_RECORDS FOR PROCESSING:_
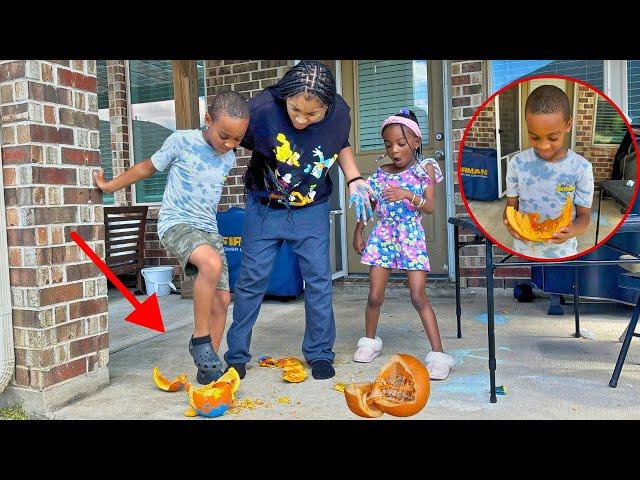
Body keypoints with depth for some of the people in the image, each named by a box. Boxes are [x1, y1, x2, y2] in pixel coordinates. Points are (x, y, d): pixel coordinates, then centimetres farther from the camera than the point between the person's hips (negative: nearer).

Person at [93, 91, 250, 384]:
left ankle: (208, 367, 13)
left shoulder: (229, 159, 7)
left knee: (222, 299, -2)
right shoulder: (181, 141, -8)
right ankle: (200, 338, -18)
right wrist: (110, 186, 14)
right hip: (175, 224, -6)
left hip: (209, 230, 6)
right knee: (212, 262, -36)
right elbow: (148, 167, 7)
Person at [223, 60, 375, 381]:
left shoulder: (339, 114, -15)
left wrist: (354, 180, -6)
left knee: (318, 279, 1)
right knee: (252, 279, 2)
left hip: (312, 210, 2)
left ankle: (320, 353, 18)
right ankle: (236, 355, 18)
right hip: (264, 208, -1)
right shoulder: (262, 108, -25)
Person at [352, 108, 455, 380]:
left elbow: (430, 207, -9)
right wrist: (358, 233, 12)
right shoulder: (381, 174, 5)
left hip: (411, 235, -2)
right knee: (375, 295, 3)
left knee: (418, 296, -9)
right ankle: (370, 341, 26)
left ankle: (438, 353, -1)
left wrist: (408, 195, -26)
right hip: (383, 235, 3)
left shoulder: (425, 169, -1)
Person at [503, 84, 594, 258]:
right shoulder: (517, 163, -8)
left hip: (562, 252, -1)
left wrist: (571, 231, -27)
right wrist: (509, 222, -22)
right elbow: (511, 205, 0)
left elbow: (584, 215, -5)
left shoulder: (581, 168, -11)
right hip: (523, 250, 1)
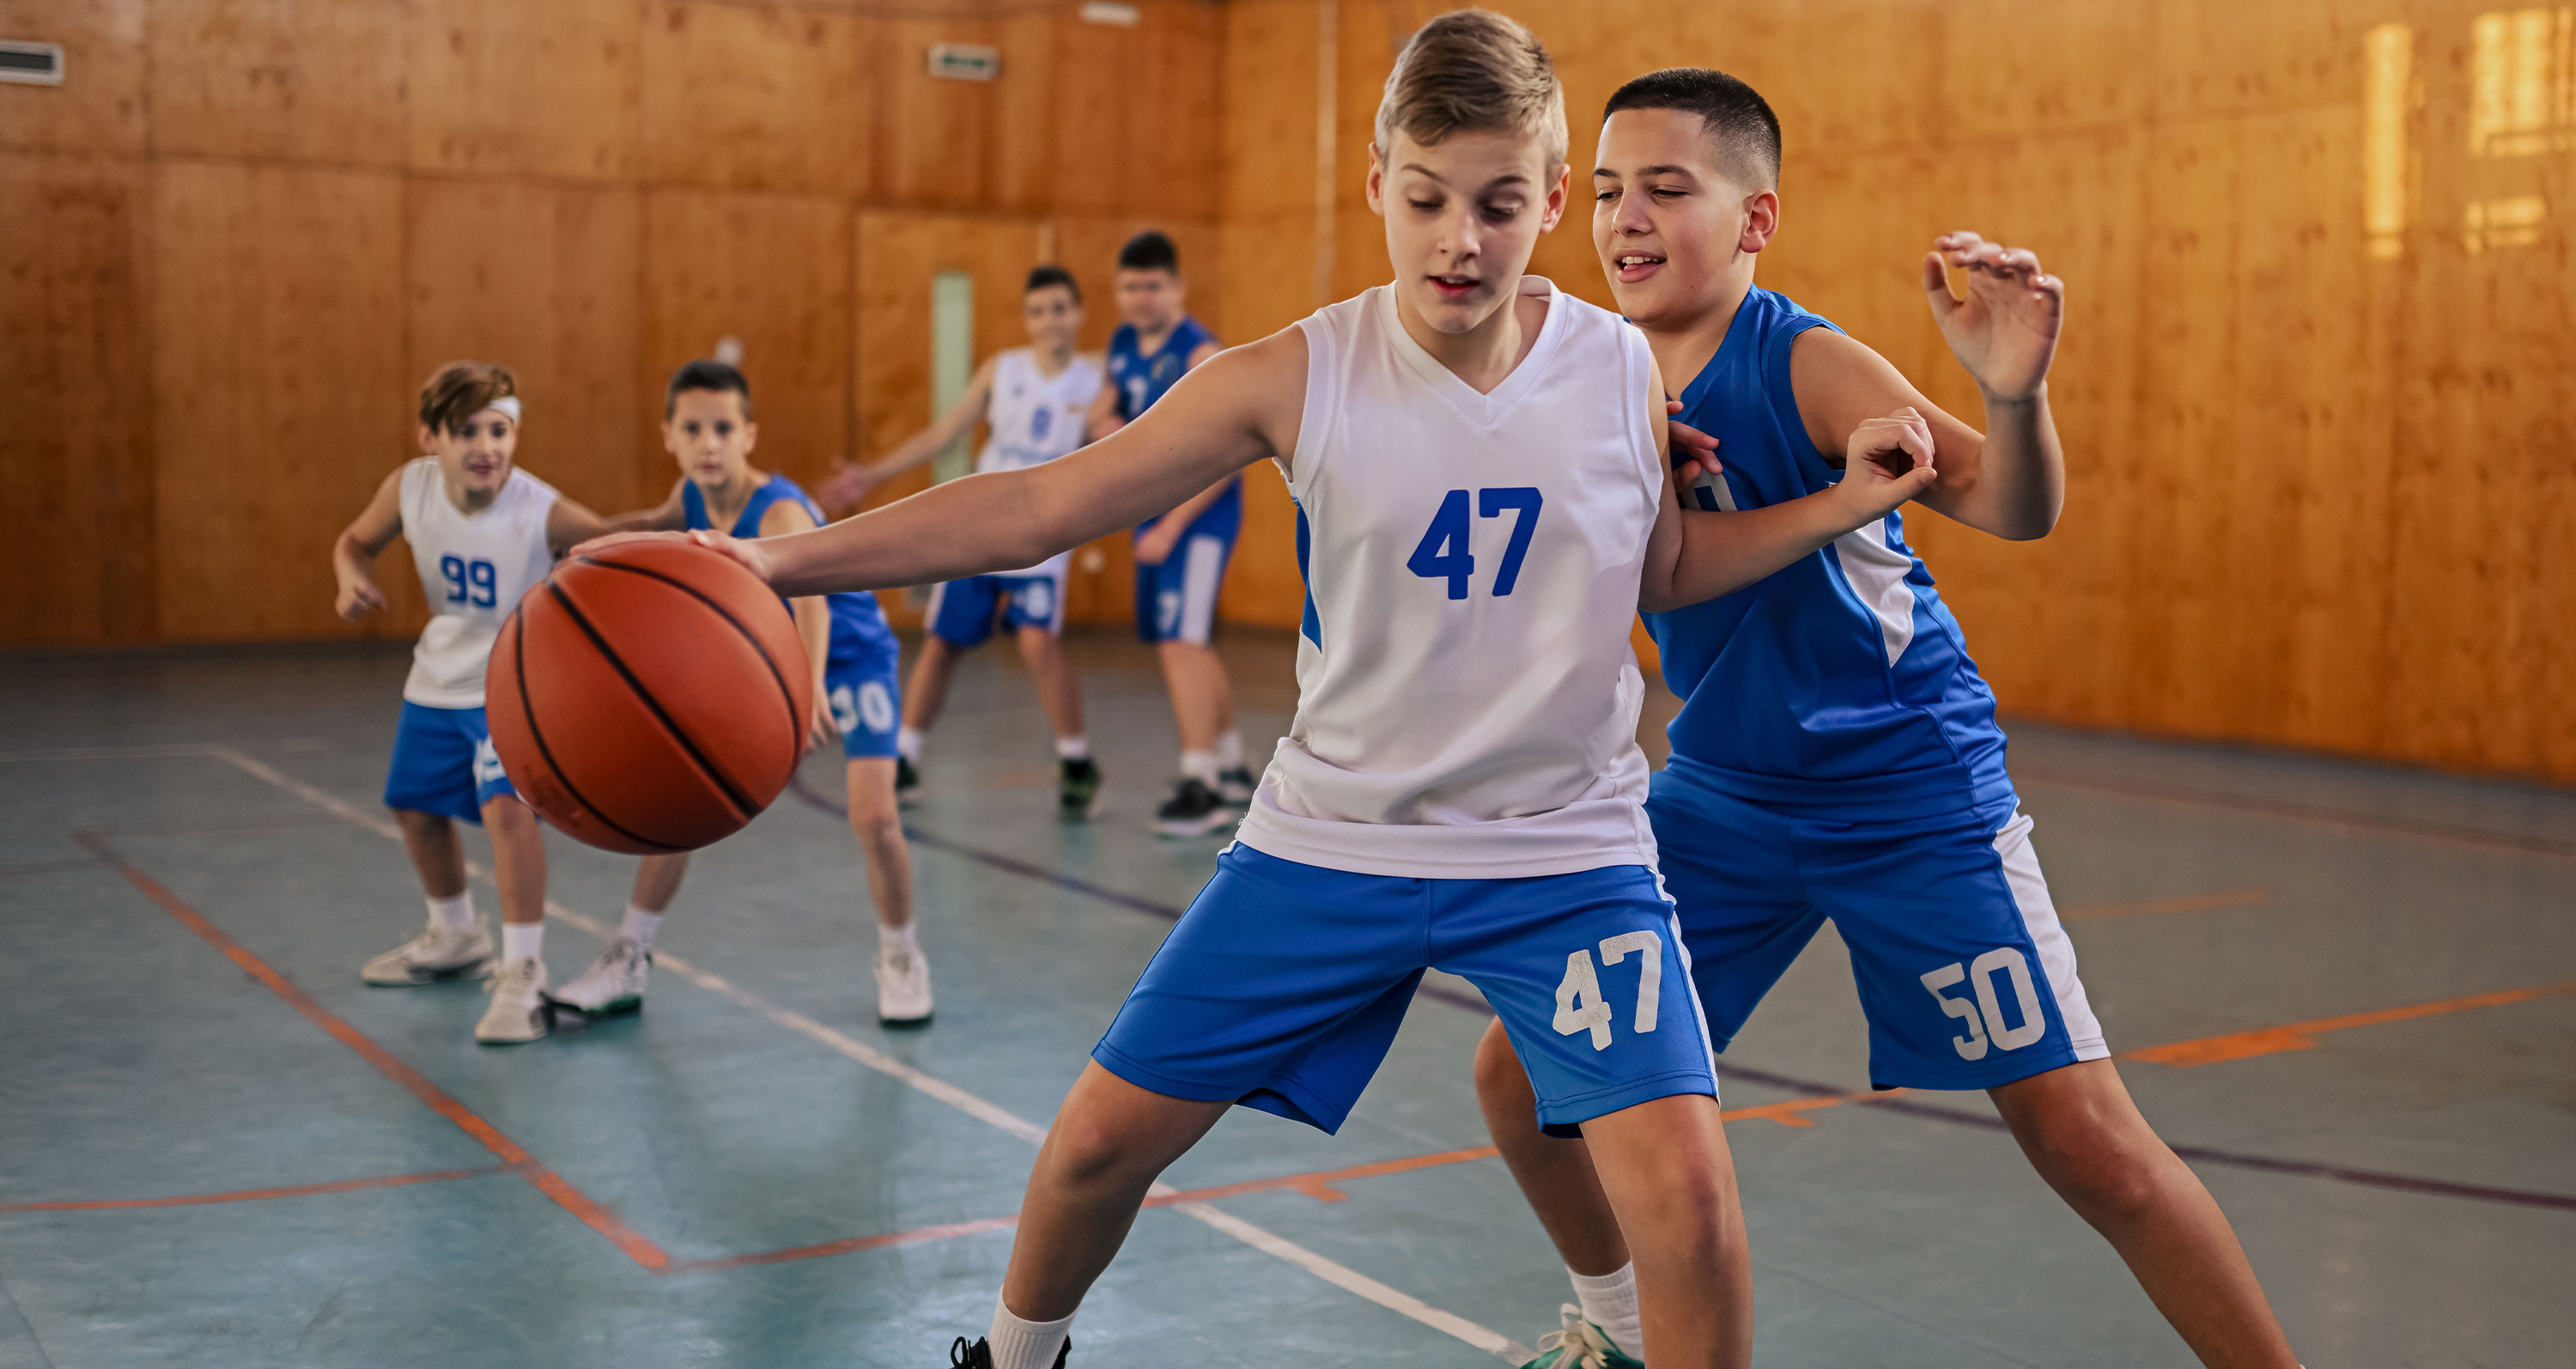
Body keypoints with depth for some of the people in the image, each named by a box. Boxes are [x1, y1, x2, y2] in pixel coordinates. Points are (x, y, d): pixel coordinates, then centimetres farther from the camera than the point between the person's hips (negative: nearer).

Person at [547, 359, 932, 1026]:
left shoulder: (778, 511, -36)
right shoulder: (693, 497, -13)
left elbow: (810, 595, -57)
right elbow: (665, 521, 15)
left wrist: (811, 684, -74)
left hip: (851, 658, -6)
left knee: (874, 817, -20)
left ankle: (900, 958, 8)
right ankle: (629, 960, 20)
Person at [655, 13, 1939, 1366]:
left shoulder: (1623, 370, -7)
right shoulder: (1298, 378, -12)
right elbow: (1043, 503, -12)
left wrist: (1838, 506, -4)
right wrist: (782, 558, -20)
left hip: (1563, 856, 0)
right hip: (1330, 843, 1)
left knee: (1683, 1191, -17)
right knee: (1103, 1136, 7)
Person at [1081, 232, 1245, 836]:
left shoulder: (1201, 354, -17)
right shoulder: (1124, 344, 7)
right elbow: (1104, 410, 21)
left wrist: (1170, 528, -22)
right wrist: (1106, 425, -5)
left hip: (1200, 515, -9)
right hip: (1153, 514, 9)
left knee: (1180, 643, -16)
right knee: (1187, 645, 15)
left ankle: (1200, 787, -14)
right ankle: (1232, 769, 30)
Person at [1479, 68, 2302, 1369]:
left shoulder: (1803, 364, -19)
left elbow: (2012, 510, -31)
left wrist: (2014, 389, -52)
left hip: (1912, 794, -5)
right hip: (1722, 796, 6)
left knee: (2088, 1144, -9)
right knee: (1520, 1076, 6)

_TASK OBJECTIVE:_ The expected answer is an exact copy of the lines above, beginning at the line with "right shoulder: (262, 108, -25)" and ending at the line with "right hip: (523, 250, 1)", with both ends in.

_OUTPUT FOR THIS TASK:_
right shoulder: (262, 108, -25)
Person at [352, 108, 455, 380]:
left elbow: (430, 207, -9)
right wrist: (358, 233, 12)
right shoulder: (381, 174, 5)
left hip: (411, 235, -2)
right knee: (375, 295, 3)
left knee: (418, 296, -9)
right ankle: (370, 341, 26)
left ankle: (438, 353, -1)
left wrist: (408, 195, -26)
right hip: (383, 235, 3)
left shoulder: (425, 169, -1)
Person at [503, 84, 594, 258]:
right shoulder: (517, 163, -8)
left hip: (562, 252, -1)
left wrist: (571, 231, -27)
right wrist: (509, 222, -22)
right elbow: (511, 205, 0)
left elbow: (584, 215, -5)
left shoulder: (581, 168, -11)
right hip: (523, 250, 1)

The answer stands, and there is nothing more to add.